Ma ormai l’ondata rivoluzionaria si stava spegnendo in tutta Europa. Il papa chiese aiuto alle potenze cattoliche per recuperare il trono. Risposero Austria, Spagna, il Regno delle Due Sicilie e specialmente la Francia repubblicana di Luigi Bonaparte, che cercava in questo modo di portare dalla sua parte i cattolici francesi. Tutti mandarono truppe contro la Repubblica Romana che resistette per molti mesi, in cui morirono centinaia di romani e di volontari accorsi da tutta Italia in sua difesa, ma alla fine dovette arrendersi.
Guida alla Lettura
1) In quali parti d’Europa si ebbero i maggiori moti nel 1848? Come si può spiegare?
2) Perché nel 1848 non si ebbero moti rivoluzionari in Inghilterra? E perché non ci furono neppure in Spagna? Ricorda le tre cause principali delle rivolte e prova a dare una risposta, vedendo se anche in quei paesi quelle motivazioni erano valide.
3) Completa questa tabella, segnando, per ogni paese insorto, quali delle tre parole d’ordine del 1848 fu la rivendicazione principale.
4) Come interpreti la vignetta satirica intitolata La cacciata relativa all’insurrezione siciliana?

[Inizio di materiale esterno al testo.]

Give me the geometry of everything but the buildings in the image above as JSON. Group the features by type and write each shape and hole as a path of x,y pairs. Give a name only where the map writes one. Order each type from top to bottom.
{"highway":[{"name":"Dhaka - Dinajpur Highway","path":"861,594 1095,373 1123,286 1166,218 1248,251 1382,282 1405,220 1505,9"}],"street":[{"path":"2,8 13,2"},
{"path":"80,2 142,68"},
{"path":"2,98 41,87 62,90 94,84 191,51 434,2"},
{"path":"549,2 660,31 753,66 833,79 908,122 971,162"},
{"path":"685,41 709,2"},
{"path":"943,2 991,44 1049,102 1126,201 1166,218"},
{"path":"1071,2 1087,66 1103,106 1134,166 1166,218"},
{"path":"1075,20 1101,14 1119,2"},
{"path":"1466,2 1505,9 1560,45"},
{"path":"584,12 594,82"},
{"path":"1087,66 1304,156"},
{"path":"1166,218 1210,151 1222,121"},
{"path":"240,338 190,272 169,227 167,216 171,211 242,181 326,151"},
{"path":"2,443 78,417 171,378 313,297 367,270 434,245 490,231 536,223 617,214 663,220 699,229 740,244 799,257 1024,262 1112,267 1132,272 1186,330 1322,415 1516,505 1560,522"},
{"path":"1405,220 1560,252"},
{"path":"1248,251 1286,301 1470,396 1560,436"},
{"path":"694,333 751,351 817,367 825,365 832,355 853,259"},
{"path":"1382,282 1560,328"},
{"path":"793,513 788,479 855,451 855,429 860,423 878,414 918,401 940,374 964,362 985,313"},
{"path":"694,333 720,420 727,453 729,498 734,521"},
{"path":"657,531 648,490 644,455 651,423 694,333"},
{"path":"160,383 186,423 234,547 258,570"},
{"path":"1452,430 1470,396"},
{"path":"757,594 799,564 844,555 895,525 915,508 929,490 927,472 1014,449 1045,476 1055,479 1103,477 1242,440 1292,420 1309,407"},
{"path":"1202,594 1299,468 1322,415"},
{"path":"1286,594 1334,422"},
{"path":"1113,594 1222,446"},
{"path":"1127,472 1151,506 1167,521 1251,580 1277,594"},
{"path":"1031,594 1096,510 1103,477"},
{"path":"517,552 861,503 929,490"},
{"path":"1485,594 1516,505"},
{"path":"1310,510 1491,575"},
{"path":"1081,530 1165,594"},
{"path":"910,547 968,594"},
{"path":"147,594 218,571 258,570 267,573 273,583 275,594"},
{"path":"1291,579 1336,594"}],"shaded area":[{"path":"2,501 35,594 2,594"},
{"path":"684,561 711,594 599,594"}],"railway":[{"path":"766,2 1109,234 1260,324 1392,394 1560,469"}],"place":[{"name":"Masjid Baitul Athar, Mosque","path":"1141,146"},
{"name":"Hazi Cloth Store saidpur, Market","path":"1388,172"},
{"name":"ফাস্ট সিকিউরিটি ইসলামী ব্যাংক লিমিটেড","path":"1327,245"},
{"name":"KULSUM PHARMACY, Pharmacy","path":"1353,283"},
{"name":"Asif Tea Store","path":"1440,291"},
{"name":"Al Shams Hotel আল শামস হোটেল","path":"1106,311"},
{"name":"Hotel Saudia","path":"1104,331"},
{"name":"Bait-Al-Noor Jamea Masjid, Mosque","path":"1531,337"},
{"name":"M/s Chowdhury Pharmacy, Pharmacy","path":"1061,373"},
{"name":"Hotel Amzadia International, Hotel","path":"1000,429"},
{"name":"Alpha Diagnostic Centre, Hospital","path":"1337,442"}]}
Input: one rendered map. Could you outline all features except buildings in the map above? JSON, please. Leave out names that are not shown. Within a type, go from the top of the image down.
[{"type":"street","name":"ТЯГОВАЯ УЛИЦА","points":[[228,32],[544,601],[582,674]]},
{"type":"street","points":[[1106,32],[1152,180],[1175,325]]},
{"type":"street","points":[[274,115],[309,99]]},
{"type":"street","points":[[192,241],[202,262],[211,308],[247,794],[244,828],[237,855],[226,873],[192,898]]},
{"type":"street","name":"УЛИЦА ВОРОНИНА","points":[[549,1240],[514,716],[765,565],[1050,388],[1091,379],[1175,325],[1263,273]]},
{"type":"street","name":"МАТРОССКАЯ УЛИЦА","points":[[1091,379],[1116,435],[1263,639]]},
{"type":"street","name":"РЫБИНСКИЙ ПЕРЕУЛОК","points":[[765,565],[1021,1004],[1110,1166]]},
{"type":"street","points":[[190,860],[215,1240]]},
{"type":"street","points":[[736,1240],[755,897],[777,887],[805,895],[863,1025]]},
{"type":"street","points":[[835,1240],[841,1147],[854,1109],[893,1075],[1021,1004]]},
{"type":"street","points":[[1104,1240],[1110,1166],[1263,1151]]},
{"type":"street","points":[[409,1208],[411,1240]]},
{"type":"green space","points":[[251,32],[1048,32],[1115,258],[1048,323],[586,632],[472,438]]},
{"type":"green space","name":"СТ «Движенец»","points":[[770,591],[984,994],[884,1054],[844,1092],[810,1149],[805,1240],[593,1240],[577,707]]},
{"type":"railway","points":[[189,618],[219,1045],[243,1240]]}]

5) Nel quadro di Henri Félix Emmanuel Philippoteaux, vedi rappresentate persone delle due classi sociali che fecero la rivoluzione a Parigi. A quale delle due pensi che appartenesse Lamartine? Da che cosa lo capisci?
6) Perché, secondo te, il re di Prussia rifiuta il trono che gli viene offerto dal Parlamento di Francoforte?
7) Tutte le costituzioni concesse dai sovrani o conquistate dal popolo nel 1848 furono abolite?
8) Anche se le rivolte del 1848 finirono male, quali furono, secondo te, le idee che in seguito rimasero nell’opinione pubblica di molti paesi europei?
9) Perché, secondo te, le classi lavoratrici nel 1848 non riuscirono a ottenere nessun vantaggio?
10) Immagina di essere un patriota italiano dopo il fallimento di tutti i moti del biennio 1848-1849. Quali insegnamenti potresti aver appreso per rilanciare la lotta per l’indipendenza e l’unità d’Italia?